If you provide sex-separated facilities as part of a larger mixed-sex service (such as toilets at the cinema or changing rooms at the gym) you should also consider whether it is practical to provide a unisex alternative.
Because a GRC doesn’t make a difference to how the policy is enforced, you should not direct your staff to ask anyone if they have one, or ask to see it, but tell them to explain which services and spaces are open to people who are male or female and which are unisex, and train them on how to deal with conflicts or questions.
If your policy is unclear or ambiguous, or if you explicitly allow people to access sex-separated services on some basis other than their actual sex, you should review your policy.
What should the government do?
The government provides information to people who have a gender-recognition certificate, at the time of application. Currently this information states:
“Having a certificate means you can:
- update your birth or adoption certificate, if it was registered in the UK
- get married or form a civil partnership in your affirmed gender
- update your marriage or civil partnership certificate, if it was registered in the UK
- have your affirmed gender on your death certificate when you die.”
For the avoidance of doubt, we think this information should be added:
“Having a certificate does not:
• place any obligations on other private individuals to treat you as the opposite sex
• give you the right to enter spaces where services are lawfully provided as single-sex services for members of the opposite sex (your affirmed gender)
• give you the right to ignore directions by service providers relating your actual sex.
You should remain aware that other people have rights to freedom of belief and speech, bodily privacy and sexual consent which are not affected by your GRC status.”
If single-sex and separate-sex services can still be provided, what is the problem with the law?
The judgment in the For Women Scotland case may still be appealed further. But if it is the interpretation of the court that a gender-recognition certificate changes a person’s sex for the purposes of the Equality Act, this makes it legally more complicated to understand and explain why someone with a GRC is still not entitled to use opposite-sex services. This understandably makes service providers nervous.
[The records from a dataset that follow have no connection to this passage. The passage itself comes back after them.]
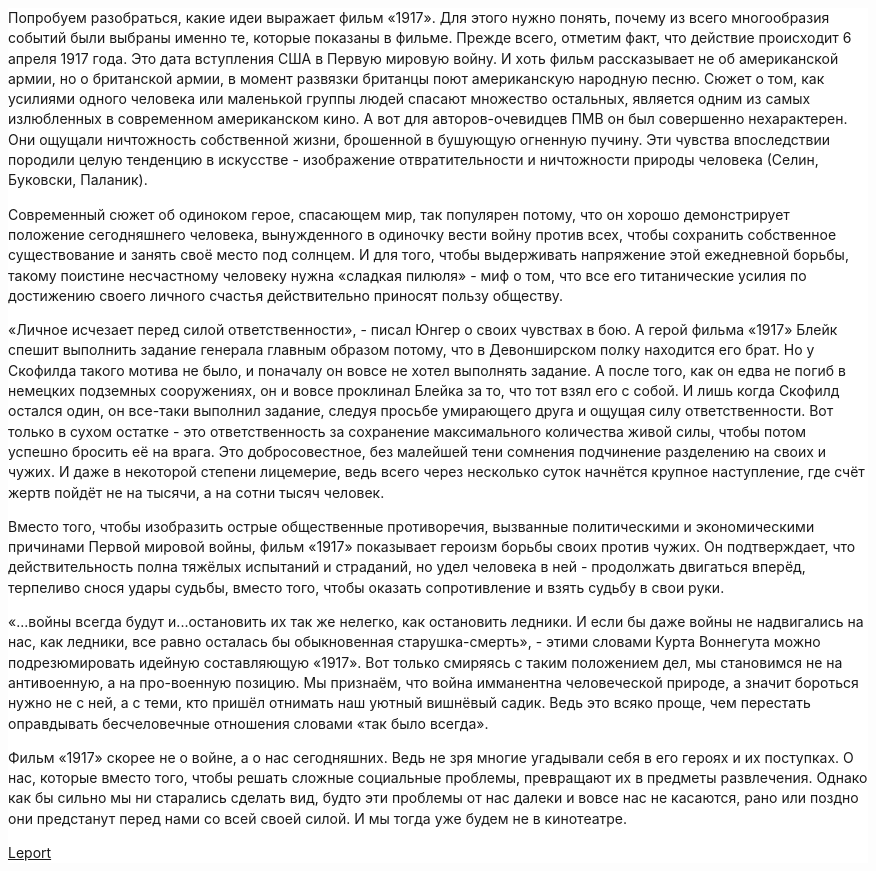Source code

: Попробуем разобраться, какие идеи выражает фильм «1917». Для этого нужно понять, почему из всего многообразия событий были выбраны именно те, которые показаны в фильме. Прежде всего, отметим факт, что действие происходит 6 апреля 1917 года. Это дата вступления США в Первую мировую войну. И хоть фильм рассказывает не об американской армии, но о британской армии, в момент развязки британцы поют американскую народную песню. Сюжет о том, как усилиями одного человека или маленькой группы людей спасают множество остальных, является одним из самых излюбленных в современном американском кино. А вот для авторов-очевидцев ПМВ он был совершенно нехарактерен. Они ощущали ничтожность собственной жизни, брошенной в бушующую огненную пучину. Эти чувства впоследствии породили целую тенденцию в искусстве - изображение отвратительности и ничтожности природы человека (Селин, Буковски, Паланик).

Современный сюжет об одиноком герое, спасающем мир, так популярен потому, что он хорошо демонстрирует положение сегодняшнего человека, вынужденного в одиночку вести войну против всех, чтобы сохранить собственное существование и занять своё место под солнцем. И для того, чтобы выдерживать напряжение этой ежедневной борьбы, такому поистине несчастному человеку нужна «сладкая пилюля» - миф о том, что все его титанические усилия по достижению своего личного счастья действительно приносят пользу обществу.

«Личное исчезает перед силой ответственности», - писал Юнгер о своих чувствах в бою. А герой фильма «1917» Блейк спешит выполнить задание генерала главным образом потому, что в Девонширском полку находится его брат. Но у Скофилда такого мотива не было, и поначалу он вовсе не хотел выполнять задание. А после того, как он едва не погиб в немецких подземных сооружениях, он и вовсе проклинал Блейка за то, что тот взял его с собой. И лишь когда Скофилд остался один, он все-таки выполнил задание, следуя просьбе умирающего друга и ощущая силу ответственности. Вот только в сухом остатке - это ответственность за сохранение максимального количества живой силы, чтобы потом успешно бросить её на врага. Это добросовестное, без малейшей тени сомнения подчинение разделению на своих и чужих. И даже в некоторой степени лицемерие, ведь всего через несколько суток начнётся крупное наступление, где счёт жертв пойдёт не на тысячи, а на сотни тысяч человек.

Вместо того, чтобы изобразить острые общественные противоречия, вызванные политическими и экономическими причинами Первой мировой войны, фильм «1917» показывает героизм борьбы своих против чужих. Он подтверждает, что действительность полна тяжёлых испытаний и страданий, но удел человека в ней - продолжать двигаться вперёд, терпеливо снося удары судьбы, вместо того, чтобы оказать сопротивление и взять судьбу в свои руки.

«...войны всегда будут и...остановить их так же нелегко, как остановить ледники. И если бы даже войны не надвигались на нас, как ледники, все равно осталась бы обыкновенная старушка-смерть», - этими словами Курта Воннегута можно подрезюмировать идейную составляющую «1917». Вот только смиряясь с таким положением дел, мы становимся не на антивоенную, а на про-военную позицию. Мы признаём, что война имманентна человеческой природе, а значит бороться нужно не с ней, а с теми, кто пришёл отнимать наш уютный вишнёвый садик. Ведь это всяко проще, чем перестать оправдывать бесчеловечные отношения словами «так было всегда».

Фильм «1917» скорее не о войне, а о нас сегодняшних. Ведь не зря многие угадывали себя в его героях и их поступках. О нас, которые вместо того, чтобы решать сложные социальные проблемы, превращают их в предметы развлечения. Однако как бы сильно мы ни старались сделать вид, будто эти проблемы от нас далеки и вовсе нас не касаются, рано или поздно они предстанут перед нами со всей своей силой. И мы тогда уже будем не в кинотеатре.

[Leport](https://teletype.in/@leport/jQHrN5g7)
It also makes it harder to provide clear, simple guidance.
Defining “sex” as relating to certificates not bodies causes an even an even bigger problem for other areas of the Equality Act, including associations such as women’s organisations and lesbian and gay men’s organisations. In this case there is no separate exception to allow for gender-reassignment discrimination. We have written about this in our report Lesbians without liberty.
Nor is there an exception in relation to “positive action” programmes such as a women’s leadership course, or a women’s fiction prize. The result of the judgment is that it suggests that such programmes can only legally be provided on the basis of the protected characteristic of sex (including sex as modified by a gender-recognition certificate).
That interpretation also creates problems for the public sector equality duty. If “woman” in the Equality Act includes males with a certificate, then public bodies are not required to focus on advancing equality of opportunity between actual women and men, but only between people who are certified as women and men. This means that where there is a choice between different policies that are lawful, public bodies will not consider the interests of actual women as different from women-by-certificate.
This is why we are continuing to call for the government to amend the Equality Act to clarify that the protected characteristic of sex means actual sex, and is not modified by a gender-recognition certificate.